Sous couvert de défense des souverainetés nationales, c’est en réalité une offensive coordonnée de l’extrême droite européenne qui s’est organisée et se poursuit sous nos yeux. Une ligue brune résolue à déconstruire l’État de droit et à piétiner les libertés publiques. Marine Le Pen, toujours en quête de respectabilité, espérait ainsi capitaliser sur cette vitrine européenne pour se poser en cheffe de file d’un camp « patriote ». Pourtant, ses invités, qui piétinent chaque jour les droits humains et les libertés fondamentales, montrent par leurs actes la réalité que le Rassemblement national s’efforce de masquer : celle d’un projet profondément autoritaire, raciste, antiféministe et foncièrement antisocial.
Chasse aux migrants, atteinte aux droits des LGBT…
Sous le règne du premier ministre hongrois, la presse a été étouffée, la justice mise au pas, et les droits des LGBT gravement restreints. Une loi votée en 2021 assimile dangereusement homosexualité et pédocriminalité dans les programmes scolaires, criminalisant tout discours inclusif. Les universités ont été purgées, les ONG harcelées. En Italie, Matteo Salvini, lorsqu’il était ministre de l’Intérieur, a fait de la chasse aux migrants un spectacle quotidien. Il a bloqué les navires humanitaires, criminalisé les ONG de sauvetage en mer et vanté une Italie « blanche et chrétienne ».
L’acharnement contre les femmes, les juges, les minorités sexuelles et les journalistes a illustré jusqu’où cette ligue européenne fasciste est prête à aller.

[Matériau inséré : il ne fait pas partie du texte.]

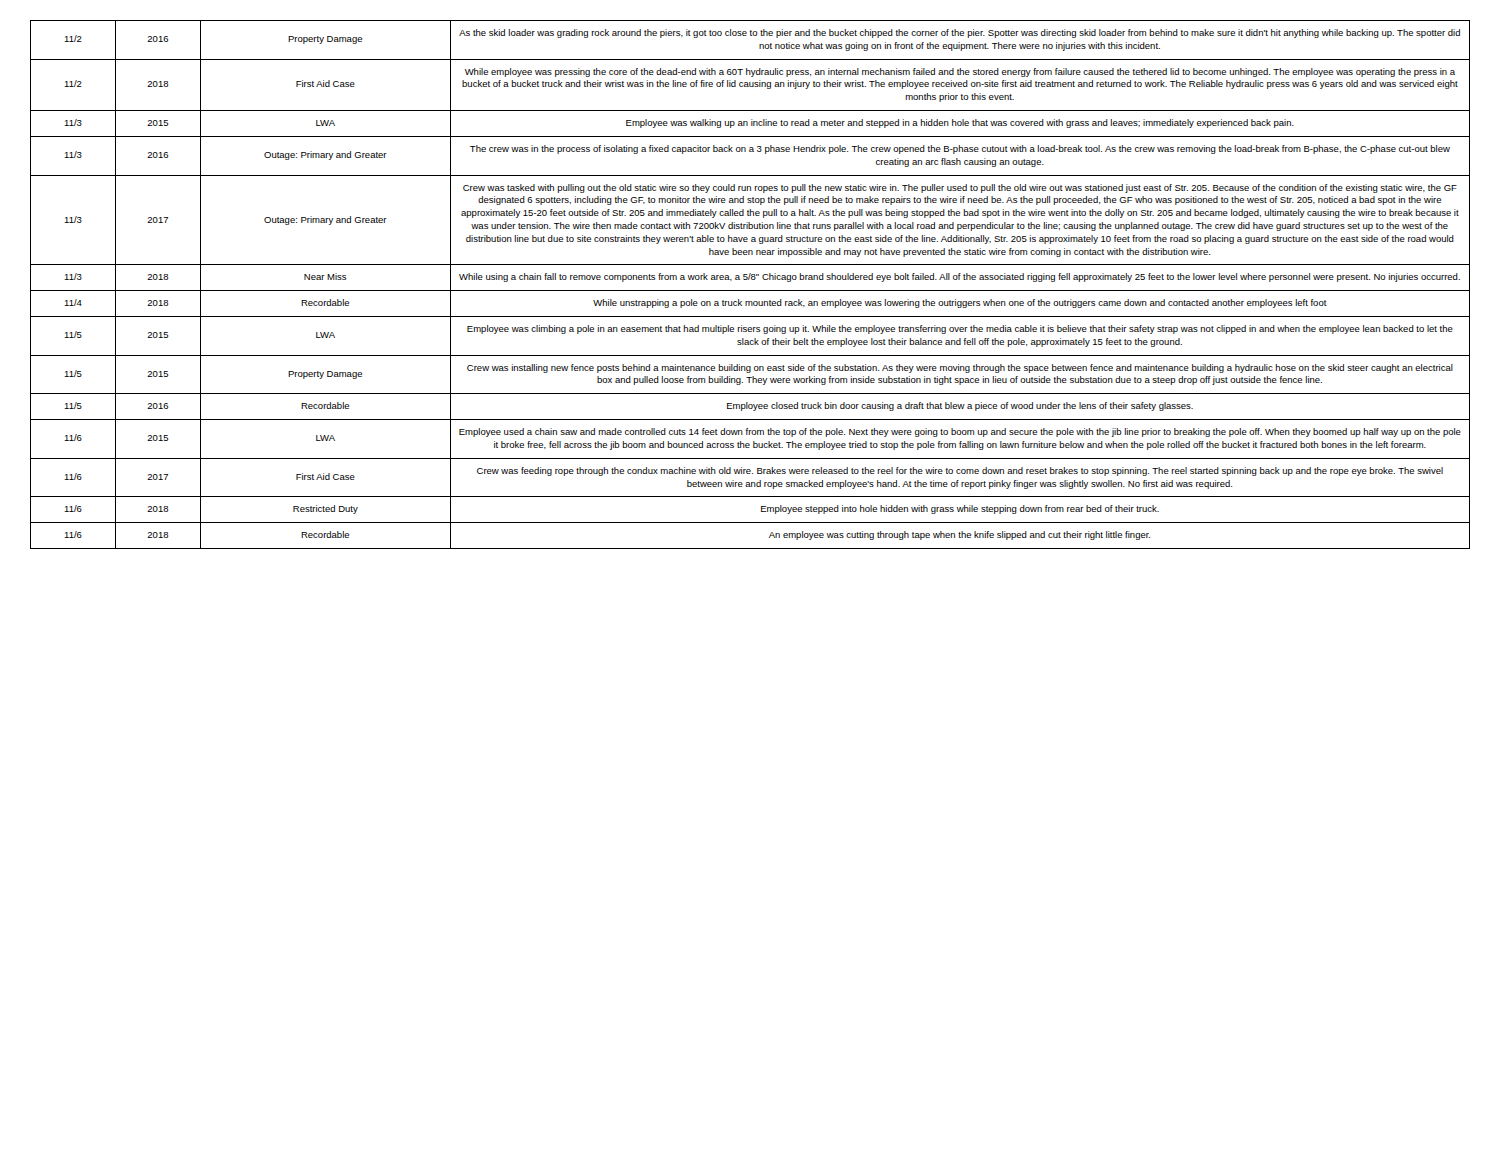| 11/2 | 2016 | Property Damage | As the skid loader was grading rock around the piers, it got too close to the pier and the bucket chipped the corner of the pier. Spotter was directing skid loader from behind to make sure it didn't hit anything while backing up. The spotter did not notice what was going on in front of the equipment. There were no injuries with this incident. |
| 11/2 | 2018 | First Aid Case | While employee was pressing the core of the dead-end with a 60T hydraulic press, an internal mechanism failed and the stored energy from failure caused the tethered lid to become unhinged. The employee was operating the press in a bucket of a bucket truck and their wrist was in the line of fire of lid causing an injury to their wrist. The employee received on-site first aid treatment and returned to work. The Reliable hydraulic press was 6 years old and was serviced eight months prior to this event. |
| 11/3 | 2015 | LWA | Employee was walking up an incline to read a meter and stepped in a hidden hole that was covered with grass and leaves; immediately experienced back pain. |
| 11/3 | 2016 | Outage: Primary and Greater | The crew was in the process of isolating a fixed capacitor back on a 3 phase Hendrix pole. The crew opened the B-phase cutout with a load-break tool. As the crew was removing the load-break from B-phase, the C-phase cut-out blew creating an arc flash causing an outage. |
| 11/3 | 2017 | Outage: Primary and Greater | Crew was tasked with pulling out the old static wire so they could run ropes to pull the new static wire in. The puller used to pull the old wire out was stationed just east of Str. 205. Because of the condition of the existing static wire, the GF designated 6 spotters, including the GF, to monitor the wire and stop the pull if need be to make repairs to the wire if need be. As the pull proceeded, the GF who was positioned to the west of Str. 205, noticed a bad spot in the wire approximately 15-20 feet outside of Str. 205 and immediately called the pull to a halt. As the pull was being stopped the bad spot in the wire went into the dolly on Str. 205 and became lodged, ultimately causing the wire to break because it was under tension. The wire then made contact with 7200kV distribution line that runs parallel with a local road and perpendicular to the line; causing the unplanned outage. The crew did have guard structures set up to the west of the distribution line but due to site constraints they weren't able to have a guard structure on the east side of the line. Additionally, Str. 205 is approximately 10 feet from the road so placing a guard structure on the east side of the road would have been near impossible and may not have prevented the static wire from coming in contact with the distribution wire. |
| 11/3 | 2018 | Near Miss | While using a chain fall to remove components from a work area, a 5/8" Chicago brand shouldered eye bolt failed. All of the associated rigging fell approximately 25 feet to the lower level where personnel were present. No injuries occurred. |
| 11/4 | 2018 | Recordable | While unstrapping a pole on a truck mounted rack, an employee was lowering the outriggers when one of the outriggers came down and contacted another employees left foot |
| 11/5 | 2015 | LWA | Employee was climbing a pole in an easement that had multiple risers going up it. While the employee transferring over the media cable it is believe that their safety strap was not clipped in and when the employee lean backed to let the slack of their belt the employee lost their balance and fell off the pole, approximately 15 feet to the ground. |
| 11/5 | 2015 | Property Damage | Crew was installing new fence posts behind a maintenance building on east side of the substation. As they were moving through the space between fence and maintenance building a hydraulic hose on the skid steer caught an electrical box and pulled loose from building. They were working from inside substation in tight space in lieu of outside the substation due to a steep drop off just outside the fence line. |
| 11/5 | 2016 | Recordable | Employee closed truck bin door causing a draft that blew a piece of wood under the lens of their safety glasses. |
| 11/6 | 2015 | LWA | Employee used a chain saw and made controlled cuts 14 feet down from the top of the pole. Next they were going to boom up and secure the pole with the jib line prior to breaking the pole off. When they boomed up half way up on the pole it broke free, fell across the jib boom and bounced across the bucket. The employee tried to stop the pole from falling on lawn furniture below and when the pole rolled off the bucket it fractured both bones in the left forearm. |
| 11/6 | 2017 | First Aid Case | Crew was feeding rope through the condux machine with old wire. Brakes were released to the reel for the wire to come down and reset brakes to stop spinning. The reel started spinning back up and the rope eye broke. The swivel between wire and rope smacked employee's hand. At the time of report pinky finger was slightly swollen. No first aid was required. |
| 11/6 | 2018 | Restricted Duty | Employee stepped into hole hidden with grass while stepping down from rear bed of their truck. |
| 11/6 | 2018 | Recordable | An employee was cutting through tape when the knife slipped and cut their right little finger. |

Aujourd’hui encore, sous le gouvernement Meloni, dont il est allié, les coupes budgétaires visent les plus pauvres, les femmes sont poussées vers un rôle maternel archaïque, et le droit à l’avortement, pourtant garanti, est mis en péril par la pression idéologique et l’obstruction administrative. En Espagne, Vox, le parti de Santiago Abascal, prône l’abrogation des lois contre les violences faites aux femmes et s’oppose farouchement à l’avortement. En Pologne, le gouvernement du parti Droit et Justice (PiS), avant sa chute, a restreint l’accès à l’avortement jusqu’à l’interdiction quasi totale. L’acharnement contre les femmes, les juges, les minorités sexuelles et les journalistes a illustré jusqu’où cette ligue européenne fasciste est prête à aller une fois au pouvoir.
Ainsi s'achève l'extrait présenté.